[XML-SIG] Re: xml.dom.ext.reader.HtmlLib memory leak?

Thu Aug 26 17:01:35 CEST 2004

<xmlsig at codeweld.com> wrote:

> Apart from that, I just think a "dom" is invaluable when there is a need to
> process a rather complex markup with all leaves, say for example when you
> implement a browser of sorts. Dom-view springs to mind. Use it on a few big
> websites for a while and the process starts to lag your computer because it
> grows in the hundreds of megabytes.

Does the leak has any relation to the size of the page you're parsing?

The sgmlop parser in pyxml is a fork of the pythonware/effbot.org version, and I don't
think it supports garbage collection.  (version 1.1 of the pythonware/effbot.org does).

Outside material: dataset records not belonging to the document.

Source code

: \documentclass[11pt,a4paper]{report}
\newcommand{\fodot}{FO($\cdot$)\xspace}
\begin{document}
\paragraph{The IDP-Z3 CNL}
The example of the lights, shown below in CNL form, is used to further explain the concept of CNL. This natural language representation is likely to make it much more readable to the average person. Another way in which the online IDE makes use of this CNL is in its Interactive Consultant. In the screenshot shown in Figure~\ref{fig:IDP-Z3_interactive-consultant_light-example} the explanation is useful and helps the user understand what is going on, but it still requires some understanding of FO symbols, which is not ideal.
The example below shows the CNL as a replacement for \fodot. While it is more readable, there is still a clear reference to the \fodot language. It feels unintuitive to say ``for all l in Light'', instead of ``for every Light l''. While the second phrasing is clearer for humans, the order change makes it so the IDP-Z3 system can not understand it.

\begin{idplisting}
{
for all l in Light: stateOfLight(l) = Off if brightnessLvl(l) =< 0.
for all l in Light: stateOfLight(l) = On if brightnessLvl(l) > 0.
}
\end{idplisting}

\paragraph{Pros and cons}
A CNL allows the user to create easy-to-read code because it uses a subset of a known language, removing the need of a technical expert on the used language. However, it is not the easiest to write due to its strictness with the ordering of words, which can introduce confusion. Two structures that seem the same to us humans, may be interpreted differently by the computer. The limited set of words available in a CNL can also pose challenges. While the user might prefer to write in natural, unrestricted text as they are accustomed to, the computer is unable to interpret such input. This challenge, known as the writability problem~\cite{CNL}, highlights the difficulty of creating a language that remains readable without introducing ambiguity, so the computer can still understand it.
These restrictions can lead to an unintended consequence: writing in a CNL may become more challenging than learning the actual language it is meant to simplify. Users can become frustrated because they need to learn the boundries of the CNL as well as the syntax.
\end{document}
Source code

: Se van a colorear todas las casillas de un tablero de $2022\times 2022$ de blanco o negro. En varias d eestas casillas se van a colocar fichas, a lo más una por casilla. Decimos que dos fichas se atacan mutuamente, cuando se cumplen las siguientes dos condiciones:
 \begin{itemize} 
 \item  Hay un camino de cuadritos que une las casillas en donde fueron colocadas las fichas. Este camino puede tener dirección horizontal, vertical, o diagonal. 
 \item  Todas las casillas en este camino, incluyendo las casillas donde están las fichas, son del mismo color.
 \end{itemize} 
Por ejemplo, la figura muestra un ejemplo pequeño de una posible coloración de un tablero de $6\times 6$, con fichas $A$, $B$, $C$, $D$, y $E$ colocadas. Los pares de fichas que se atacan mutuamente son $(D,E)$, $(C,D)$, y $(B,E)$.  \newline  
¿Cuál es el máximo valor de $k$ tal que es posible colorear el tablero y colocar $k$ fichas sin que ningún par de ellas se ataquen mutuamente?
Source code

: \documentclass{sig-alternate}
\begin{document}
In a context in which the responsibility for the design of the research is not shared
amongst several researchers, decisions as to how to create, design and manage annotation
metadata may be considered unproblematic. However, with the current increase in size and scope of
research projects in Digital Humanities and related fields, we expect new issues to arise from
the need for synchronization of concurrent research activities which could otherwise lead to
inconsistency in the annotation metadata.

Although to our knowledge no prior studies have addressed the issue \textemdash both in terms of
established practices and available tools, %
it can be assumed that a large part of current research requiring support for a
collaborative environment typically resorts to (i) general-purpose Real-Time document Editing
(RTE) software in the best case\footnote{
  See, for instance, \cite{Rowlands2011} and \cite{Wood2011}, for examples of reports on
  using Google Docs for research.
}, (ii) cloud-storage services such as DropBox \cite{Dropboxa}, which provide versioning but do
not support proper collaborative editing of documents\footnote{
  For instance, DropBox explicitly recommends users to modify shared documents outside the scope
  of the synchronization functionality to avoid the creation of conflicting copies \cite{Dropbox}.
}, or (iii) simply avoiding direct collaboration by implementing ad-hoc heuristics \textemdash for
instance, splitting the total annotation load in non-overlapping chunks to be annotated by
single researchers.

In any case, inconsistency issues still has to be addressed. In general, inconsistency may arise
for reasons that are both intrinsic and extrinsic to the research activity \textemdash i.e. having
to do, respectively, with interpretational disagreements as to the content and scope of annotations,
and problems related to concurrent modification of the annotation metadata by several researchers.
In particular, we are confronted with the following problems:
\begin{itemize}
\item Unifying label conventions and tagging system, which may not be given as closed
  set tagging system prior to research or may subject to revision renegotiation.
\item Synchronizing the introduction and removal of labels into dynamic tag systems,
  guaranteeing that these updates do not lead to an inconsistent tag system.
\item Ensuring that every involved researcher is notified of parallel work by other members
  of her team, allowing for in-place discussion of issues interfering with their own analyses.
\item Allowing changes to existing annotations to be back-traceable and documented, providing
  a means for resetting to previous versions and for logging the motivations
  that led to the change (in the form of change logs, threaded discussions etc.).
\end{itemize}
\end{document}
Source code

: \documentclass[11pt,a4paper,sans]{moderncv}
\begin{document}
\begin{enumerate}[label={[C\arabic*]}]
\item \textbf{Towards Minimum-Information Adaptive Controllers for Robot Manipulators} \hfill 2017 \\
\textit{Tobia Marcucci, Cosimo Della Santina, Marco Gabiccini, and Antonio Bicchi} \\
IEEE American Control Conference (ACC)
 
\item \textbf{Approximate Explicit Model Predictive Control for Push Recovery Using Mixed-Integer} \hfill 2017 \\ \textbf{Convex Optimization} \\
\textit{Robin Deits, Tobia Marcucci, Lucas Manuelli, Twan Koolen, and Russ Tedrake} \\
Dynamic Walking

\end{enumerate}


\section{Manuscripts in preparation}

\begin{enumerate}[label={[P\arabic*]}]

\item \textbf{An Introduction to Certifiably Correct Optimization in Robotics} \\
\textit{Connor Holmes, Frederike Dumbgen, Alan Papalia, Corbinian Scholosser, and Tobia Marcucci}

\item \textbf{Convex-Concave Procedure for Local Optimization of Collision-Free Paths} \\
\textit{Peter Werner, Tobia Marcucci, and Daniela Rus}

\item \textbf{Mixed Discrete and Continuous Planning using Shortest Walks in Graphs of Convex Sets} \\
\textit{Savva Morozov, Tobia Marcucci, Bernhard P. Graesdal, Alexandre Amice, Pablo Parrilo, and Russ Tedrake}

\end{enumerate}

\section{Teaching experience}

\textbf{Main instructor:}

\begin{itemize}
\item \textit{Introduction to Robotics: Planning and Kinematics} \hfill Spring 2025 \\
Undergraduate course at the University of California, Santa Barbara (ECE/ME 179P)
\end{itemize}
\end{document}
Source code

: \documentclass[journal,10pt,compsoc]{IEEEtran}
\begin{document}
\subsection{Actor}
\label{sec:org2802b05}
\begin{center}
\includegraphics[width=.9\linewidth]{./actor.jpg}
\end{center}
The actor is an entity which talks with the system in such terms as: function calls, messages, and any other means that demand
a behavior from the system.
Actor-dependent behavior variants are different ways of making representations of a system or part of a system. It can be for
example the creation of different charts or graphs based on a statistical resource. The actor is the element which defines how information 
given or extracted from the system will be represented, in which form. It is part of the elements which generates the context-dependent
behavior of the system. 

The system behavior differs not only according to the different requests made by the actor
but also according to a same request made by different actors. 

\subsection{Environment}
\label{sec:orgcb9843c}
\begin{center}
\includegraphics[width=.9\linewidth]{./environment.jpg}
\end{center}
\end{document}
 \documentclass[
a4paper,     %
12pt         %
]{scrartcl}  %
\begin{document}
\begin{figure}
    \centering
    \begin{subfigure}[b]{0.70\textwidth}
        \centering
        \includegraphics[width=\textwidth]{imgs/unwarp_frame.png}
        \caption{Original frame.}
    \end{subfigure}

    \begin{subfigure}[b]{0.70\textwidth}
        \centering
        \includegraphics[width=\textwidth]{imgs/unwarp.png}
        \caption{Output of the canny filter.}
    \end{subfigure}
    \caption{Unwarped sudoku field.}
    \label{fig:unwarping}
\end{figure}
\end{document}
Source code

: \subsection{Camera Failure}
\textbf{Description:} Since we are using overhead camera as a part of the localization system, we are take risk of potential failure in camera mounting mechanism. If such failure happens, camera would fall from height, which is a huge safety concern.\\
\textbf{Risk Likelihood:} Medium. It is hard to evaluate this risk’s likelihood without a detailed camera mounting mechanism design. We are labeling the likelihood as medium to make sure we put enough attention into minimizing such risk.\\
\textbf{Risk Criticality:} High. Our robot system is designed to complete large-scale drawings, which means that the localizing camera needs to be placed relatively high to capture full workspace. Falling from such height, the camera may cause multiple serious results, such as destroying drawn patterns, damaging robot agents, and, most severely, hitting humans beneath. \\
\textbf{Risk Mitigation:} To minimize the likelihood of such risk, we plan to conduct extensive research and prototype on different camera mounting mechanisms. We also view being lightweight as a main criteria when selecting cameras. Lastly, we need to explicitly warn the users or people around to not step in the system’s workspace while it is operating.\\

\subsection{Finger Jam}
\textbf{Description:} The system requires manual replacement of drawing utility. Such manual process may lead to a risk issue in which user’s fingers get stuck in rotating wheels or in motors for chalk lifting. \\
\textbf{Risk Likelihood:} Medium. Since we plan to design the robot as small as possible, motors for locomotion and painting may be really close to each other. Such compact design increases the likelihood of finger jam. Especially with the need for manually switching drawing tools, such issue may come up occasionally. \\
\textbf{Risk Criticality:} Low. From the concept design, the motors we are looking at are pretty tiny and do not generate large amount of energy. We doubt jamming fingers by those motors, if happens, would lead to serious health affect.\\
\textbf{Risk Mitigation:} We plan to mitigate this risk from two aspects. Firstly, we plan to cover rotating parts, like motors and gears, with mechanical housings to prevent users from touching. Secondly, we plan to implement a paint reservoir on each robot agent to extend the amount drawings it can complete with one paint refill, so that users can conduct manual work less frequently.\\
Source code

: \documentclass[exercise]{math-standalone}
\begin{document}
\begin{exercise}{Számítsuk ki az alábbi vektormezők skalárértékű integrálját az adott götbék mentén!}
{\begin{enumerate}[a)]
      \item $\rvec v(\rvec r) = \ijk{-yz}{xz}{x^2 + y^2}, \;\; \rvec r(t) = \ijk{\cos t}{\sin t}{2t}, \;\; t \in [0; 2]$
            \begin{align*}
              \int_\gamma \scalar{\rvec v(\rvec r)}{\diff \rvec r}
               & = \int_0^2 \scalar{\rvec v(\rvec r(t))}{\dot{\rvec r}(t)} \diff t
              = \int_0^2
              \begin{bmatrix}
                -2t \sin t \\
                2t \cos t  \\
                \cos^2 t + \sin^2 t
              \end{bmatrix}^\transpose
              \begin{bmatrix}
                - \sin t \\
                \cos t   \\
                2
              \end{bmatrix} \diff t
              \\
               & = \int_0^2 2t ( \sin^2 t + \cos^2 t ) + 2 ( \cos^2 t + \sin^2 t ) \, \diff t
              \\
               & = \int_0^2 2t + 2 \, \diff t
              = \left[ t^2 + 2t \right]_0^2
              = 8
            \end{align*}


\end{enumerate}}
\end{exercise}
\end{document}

This means that code using it *must* make sure to explicitly kill the parse object when
parsing is done.

I don't have PyXML on this machine, but Google found this page:

    http://aspn.activestate.com/ASPN/Mail/Message/xml-checkins/678664

which contains this initialization code:

    def initParser(self, parser):
        self._parser = parser
        self._parser.register(self)
        return

which creates a cycle: self contains a reference to the parser, which contains
references to bound methods, which contain references back to self.

To break the cycle, you must arrange for the code to do e.g.

        self._parser = None

when you're done parsing.

Alternatively, you could probably switch to the effbot.org version of sgmlop:

    http://effbot.org/downloads#sgmlop

(I haven't tested this with PyXML, but it might work.  Or not.)

</F>